Ashland Global Holdings Inc. recently announced preliminary financial results for its 2020 fiscal third quarter, which ended June 30, 2020. The company reports that, as expected, its portfolio demonstrated resilience during the quarter, despite the global macroeconomic uncertainty brought on by the COVID-19 pandemic. Sales were $574 million, down 10% vs. the prior-year quarter.

“Results in the third quarter were consistent with the update we issued on July 17,” said Guillermo Novo, chairman and CEO. “Our results in the quarter demonstrate the value of our leadership positions in high-quality end markets and the importance of the actions we are taking internally. Our priorities continue to be the health and safety of our employees and the continued supply of products to customers in the critical industries which we serve. Our consumer business units performed particularly well as we experienced significantly stronger demand for pharmaceutical excipients, biofunctional ingredients and additives for hand sanitizers. While our industrial businesses felt the impact of reduced global demand during April and May, the teams began to see signs of improving demand trends in June.

#### Your tasks
A – Using the passage on Ashland's third-quarter results, say whether each statement agrees with it. Answer yes or no and quote the deciding words. (i) Sales in the quarter were higher than in the prior-year quarter. (ii) The 2020 fiscal third quarter ended June 30, 2020. (iii) The industrial businesses began to see signs of improving demand in June.
B – Write the next few sentences of the passage on Ashland's third-quarter results, picking up after its final sentence.
The material after the passage on Ashland's third-quarter results plays no part in this work.

#### Excerpted records
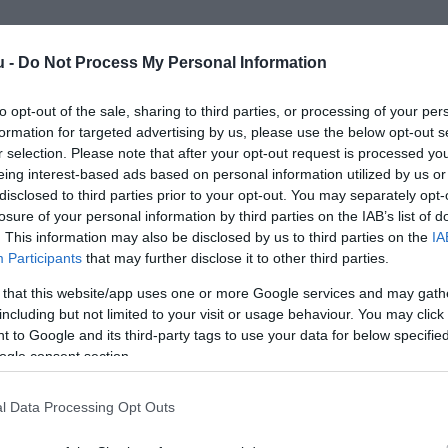
u -
Do Not Process My Personal Information
to opt-out of the sale, sharing to third parties, or processing of your per
formation for targeted advertising by us, please use the below opt-out s
r selection. Please note that after your opt-out request is processed y
eing interest-based ads based on personal information utilized by us or
Kap
disclosed to third parties prior to your opt-out. You may separately opt-
losure of your personal information by third parties on the IAB’s list of
Mutass többet
Nyitva
. This information may also be disclosed by us to third parties on the
IA
Participants
that may further disclose it to other third parties.
 that this website/app uses one or more Google services and may gath
 ne csak olvass rólunk! Gyorsan tedd le a lájkod
including but not limited to your visit or usage behaviour. You may click 
p elől! Térj be hozzánk!
 to Google and its third-party tags to use your data for below specifi
ogle consent section.
l Data Processing Opt Outs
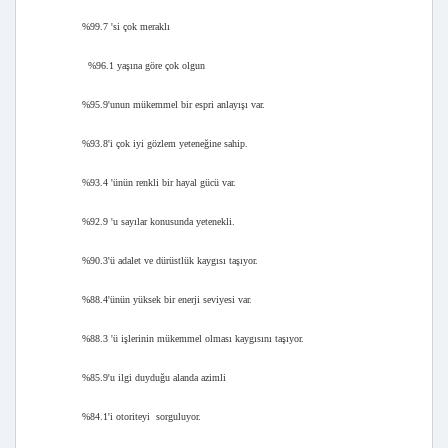
%99.7 'si çok meraklı
%96.1 yaşına göre çok olgun
%95.9'unun mükemmel bir espri anlayışı var.
%93.8'i çok iyi gözlem yeteneğine sahip.
%93.4 'ünün renkli bir hayal gücü var.
%92.9 'u sayılar konusunda yetenekli.
%90.3'ü adalet ve dürüstlük kaygısı taşıyor.
%88.4'ünün yüksek bir enerji seviyesi var.
%88.3 'ü işlerinin mükemmel olması kaygısını taşıyor.
%85.9'u ilgi duyduğu alanda azimli
%84.1'i otoriteyi sorguluyor.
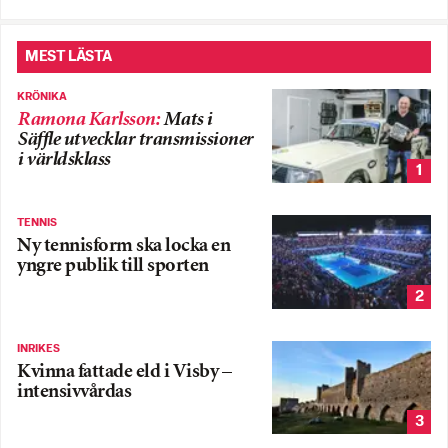
MEST LÄSTA
KRÖNIKA
Ramona Karlsson
:
Mats i
Säffle utvecklar transmissioner
i världsklass
1
TENNIS
Ny tennisform ska locka en
yngre publik till sporten
2
INRIKES
Kvinna fattade eld i Visby –
intensivvårdas
3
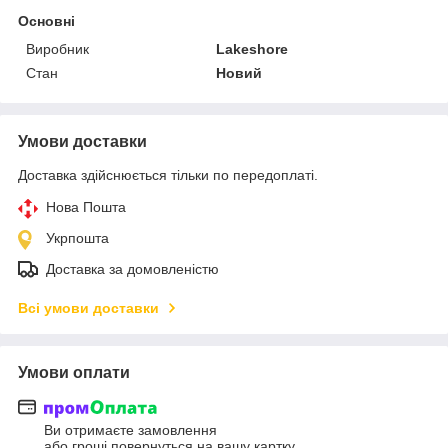
Основні
Виробник
Lakeshore
Стан
Новий
Умови доставки
Доставка здійснюється тільки по передоплаті.
Нова Пошта
Укрпошта
Доставка за домовленістю
Всі умови доставки
Умови оплати
Ви отримаєте замовлення
або гроші повернуться на вашу картку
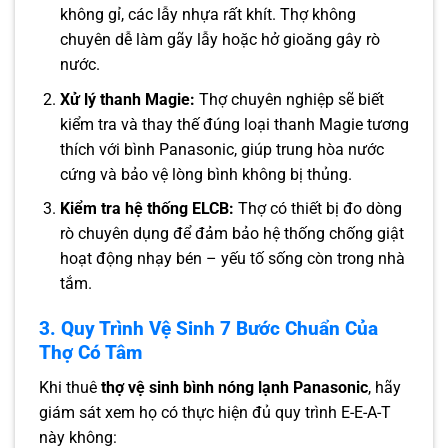
không gỉ, các lẫy nhựa rất khít. Thợ không
chuyên dễ làm gãy lẫy hoặc hở gioăng gây rò
nước.
Xử lý thanh Magie:
Thợ chuyên nghiệp sẽ biết
kiểm tra và thay thế đúng loại thanh Magie tương
thích với bình Panasonic, giúp trung hòa nước
cứng và bảo vệ lòng bình không bị thủng.
Kiểm tra hệ thống ELCB:
Thợ có thiết bị đo dòng
rò chuyên dụng để đảm bảo hệ thống chống giật
hoạt động nhạy bén – yếu tố sống còn trong nhà
tắm.
3. Quy Trình Vệ Sinh 7 Bước Chuẩn Của
Thợ Có Tâm
Khi thuê
thợ vệ sinh bình nóng lạnh Panasonic
, hãy
giám sát xem họ có thực hiện đủ quy trình E-E-A-T
này không:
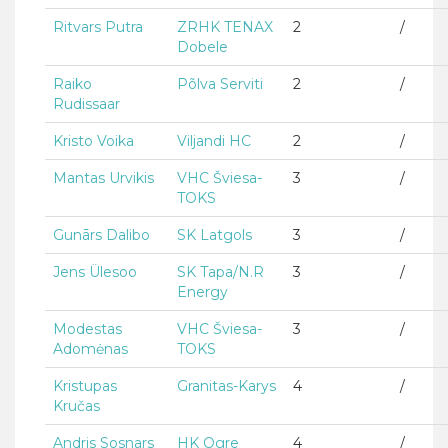
Ritvars Putra
ZRHK TENAX
2
/
Dobele
Raiko
Põlva Serviti
2
/
Rudissaar
Kristo Voika
Viljandi HC
2
/
Mantas Urvikis
VHC Šviesa-
3
/
TOKS
Gunārs Dalibo
SK Latgols
3
/
Jens Ülesoo
SK Tapa/N.R
3
/
Energy
Modestas
VHC Šviesa-
3
/
Adomėnas
TOKS
Kristupas
Granitas-Karys
4
/
Kručas
Andris Sosnars
HK Ogre
4
/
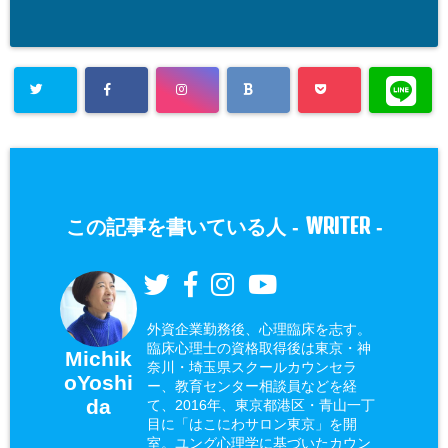
WRITER
この記事を書いている人 -
-
外資企業勤務後、心理臨床を志す。
臨床心理士の資格取得後は東京・神
Michik
奈川・埼玉県スクールカウンセラ
oYoshi
ー、教育センター相談員などを経
da
て、2016年、東京都港区・青山一丁
目に「はこにわサロン東京」を開
室。ユング心理学に基づいたカウン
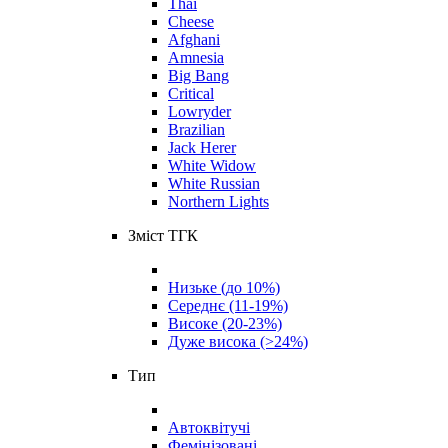
Thai
Cheese
Afghani
Amnesia
Big Bang
Critical
Lowryder
Brazilian
Jack Herer
White Widow
White Russian
Northern Lights
Зміст ТГК
Низьке (до 10%)
Середнє (11-19%)
Високе (20-23%)
Дуже висока (>24%)
Тип
Автоквітучі
Фемінізовані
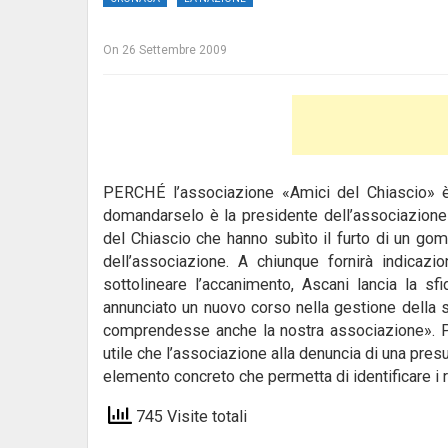
On
26 Settembre 2009
PERCHÉ l’associazione «Amici del Chiascio» è
domandarselo è la presidente dell’associazione
del Chiascio che hanno subìto il furto di un go
dell’associazione. A chiunque fornirà indicazi
sottolineare l’accanimento, Ascani lancia la sf
annunciato un nuovo corso nella gestione della
comprendesse anche la nostra associazione». Pe
utile che l’associazione alla denuncia di una pres
elemento concreto che permetta di identificare i 
745 Visite totali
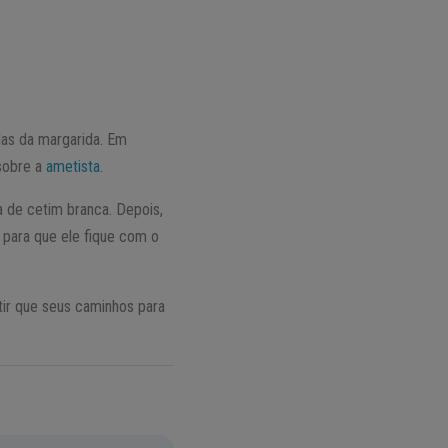
las da margarida. Em
sobre a
ametista
.
a de cetim branca. Depois,
e para que ele fique com o
ir que seus caminhos para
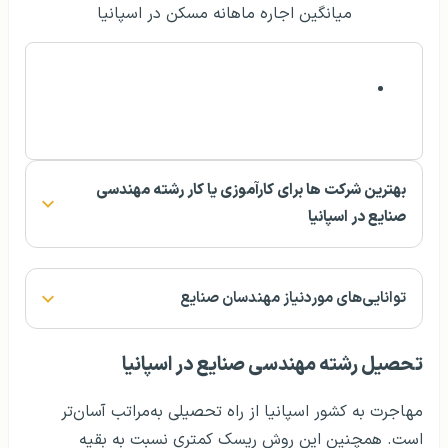
میانگین اجاره ماهانه مسکن در اسپانیا
بهترین شرکت ها برای کارآموزی یا کار رشته مهندسی
صنایع در اسپانیا
توانایی‌های موردنیاز مهندسان صنایع
تحصیل رشته مهندسی صنایع در اسپانیا
مهاجرت به کشور اسپانیا از راه تحصیلی به‌مراتب آسان‌تر
است. همچنین این روش ریسک کمتری نسبت به بقیه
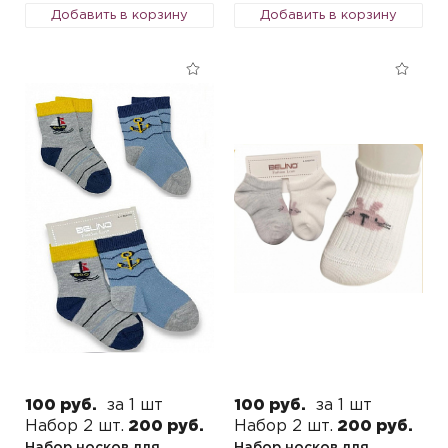
Добавить в корзину
Добавить в корзину
100 руб.
за 1 шт
100 руб.
за 1 шт
Набор 2 шт.
200 руб.
Набор 2 шт.
200 руб.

#### Results for each task
A –
(i) No: "Sales were $574 million, down 10% vs. the prior-year quarter."
(ii) Yes: "which ended June 30, 2020"
(iii) Yes: "the teams began to see signs of improving demand trends in June."

B –
“Our internal actions are also driving improvements to our cost structure and profitability. The combined benefit of cost reductions, improved product mix and lower raw-material costs yielded Adjusted EBITDA growth of 2% during the quarter. Our cost-reduction plans remain on track to generate $40 million of run-rate savings by the end of the fiscal year. In addition, we plan to incur $20 million to $30 million of the previously-disclosed reduced fixed-cost absorption related to inventory-control measures during the fiscal-fourth quarter. I am confident that these continued internal actions mean we are well positioned for the upcoming fiscal year.”

Sales were $344 million in the Consumer Specialties segment, down 1% from the prior-year quarter, driven by a three-percentage-point decline associated with previously communicated businesses losses and a one-percentage-point decline as a result of unfavorable foreign currency. Excluding these items, the Life Sciences and Personal Care & Household business units reportedly performed well during the quarter, with particular strength demonstrated by pharmaceutical excipients, bio-functional ingredients, and additives for hand sanitizers.

In the Industrial Specialties segment, sales were $205 million, down 23% from the prior-year quarter, due primarily to lower industrial demand across the globe reflecting the impact of the COVID-19 pandemic. Unfavorable foreign currency also reduced sales by 1%.

The Intermediates & Solvents segment saw sales decline 10% compared to the prior-year quarter, to $37 million. The decrease was due primarily to lower pricing on intercompany sales of butanediol and merchant-derivative sales.